I should point out that for most non-believers, the definition of "atheist" isn't a belief that there is no god; it is a lack of belief in a god.

Seems semantic but there is a difference.

but at the same time, many people think of Atheists as people without rules and morals or anything of the variety... surely something must be done to rectify that?

Anybody who believes that isn't doing it because of logic or evidence but because they are biased, xenophobic, closed minded, ingnorant knaves.

that's true, but a lot of people defend the "organized" basis of religion in that it has a clear-cut, well defined set of rules and expects people to abide by them. Thus, they think that as an atheist, if I don't have Religion, then I don't have rules or morals.

We do not agree on why we do not believe in god.

but isn't there some basic framework as to WHY we don't?

Empirical logic, experience, conjecture etc.?

In my opinion, the only framework that would apply to everyone is reason. Is there any other way in which to come to the conclusion we all have?

I concur.
So Daniel, what disagreements do we have on our reasons for not believing in god?

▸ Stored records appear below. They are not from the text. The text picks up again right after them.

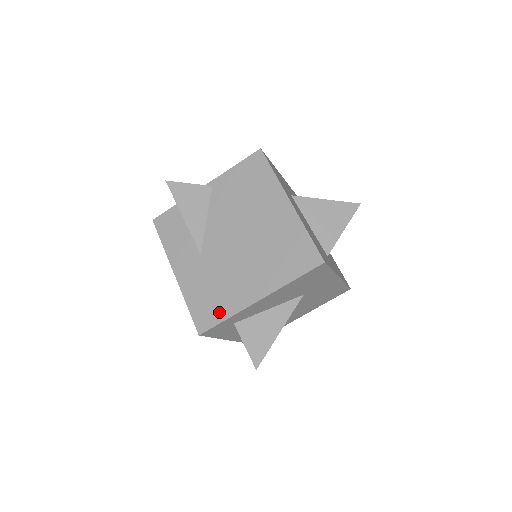
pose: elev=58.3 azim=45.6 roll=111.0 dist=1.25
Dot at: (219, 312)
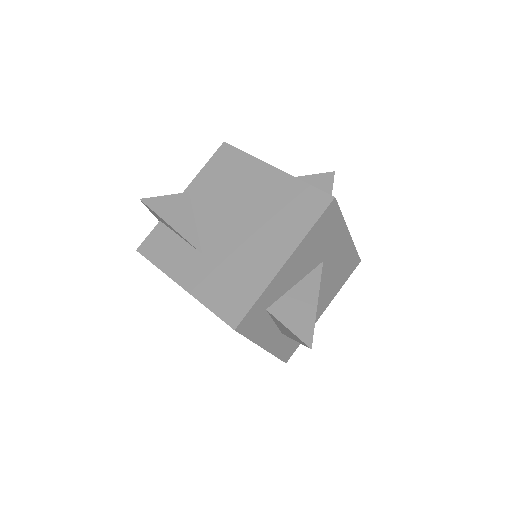
Dot at: (247, 296)
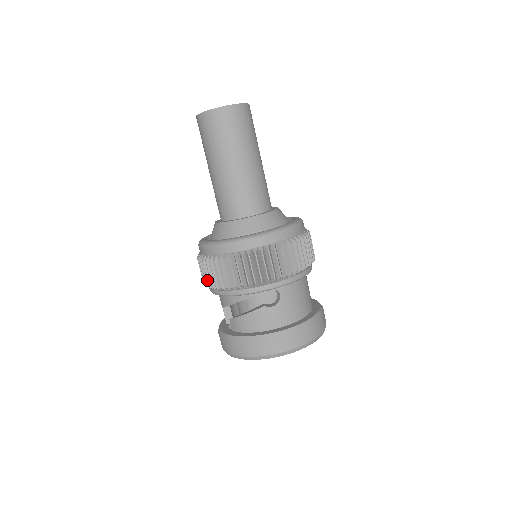
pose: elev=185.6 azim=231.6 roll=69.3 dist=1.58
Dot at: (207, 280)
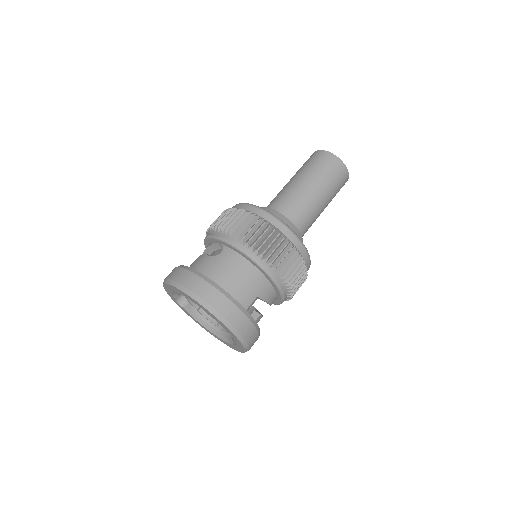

I think there is. In my head is irrefutable proof. And it is quite depressing that other atheists come at a different angle. Not depressing because my ego isn't flattered but because my answer seems so true.

The ingredients needed are

  • perspective
  • reason
  • logic
  • Occam's razor
  • an understanding of how we react

Use these and the answer becomes so clear, so obvious.

This is where I start. Have you ever been in a tornado, an earthquake, a tsunami, a drought, a flood etc? They are very scarey situations where you can come face-to-face with your own mortality.

Now take yourself back to a time of limited perspective, limited knowledge, limited horizons, heightened fear, and say hello to the first gods. Local and literal.

These local Gods merged with local gods of others. Eventually, given time and 'civilisation' these Gods formed a pantheon such as the Ancient Greeks, Egyptians etc.

Within civilisation it was noted how the people love/have faith in their gods and how power and control could be wielded through this faith.

So they created monotheistic religions. Ambiguity lost and teachings centralised, the purveyors of monotheistic religions spread their word and passive-aggressively found more power than they would have dreamed of.

And we know what power does...

I should point out that for most non-believers, the definition of "atheist" isn't a belief that there is no god; it is a lack of belief in a god.

Seems semantic but there is a difference.

@ Abdullah - I don't believe in God(s). I lack belief in God(s). These mean the same thing to me. I 'don't have' and I 'lack' (same thing). What am I missing?

thought I don't necessarily agree with Abdullah's analysis.

I would like to point out that the term "Atheist" literally means "without god" with the Greek alpha-privative, implying that god is something that is necessary for life.

I think a better term would be "nontheist", am I right?

Mabel, the two statements you make are indeed equivalent to each other, but they are not matches for Abdullah's two statements you quoted, which are:

a belief that there is no god


lack of a belief in a god

The first of Abdullah's statements does not correspond to your first statement "I don't believe in God(s)."  Your two phrasings express the lack of something, a belief in god.  If you think about it, a turnip lacks a belief in god.  Or in anything else for that matter.  "I don't believe in God" does not mean necessarily that you are positive there is no god.  When you express that you are sure that god doesn't exist, then and only then do you have "a belief that there is no god."  Most atheists won't go that far (I am one who will).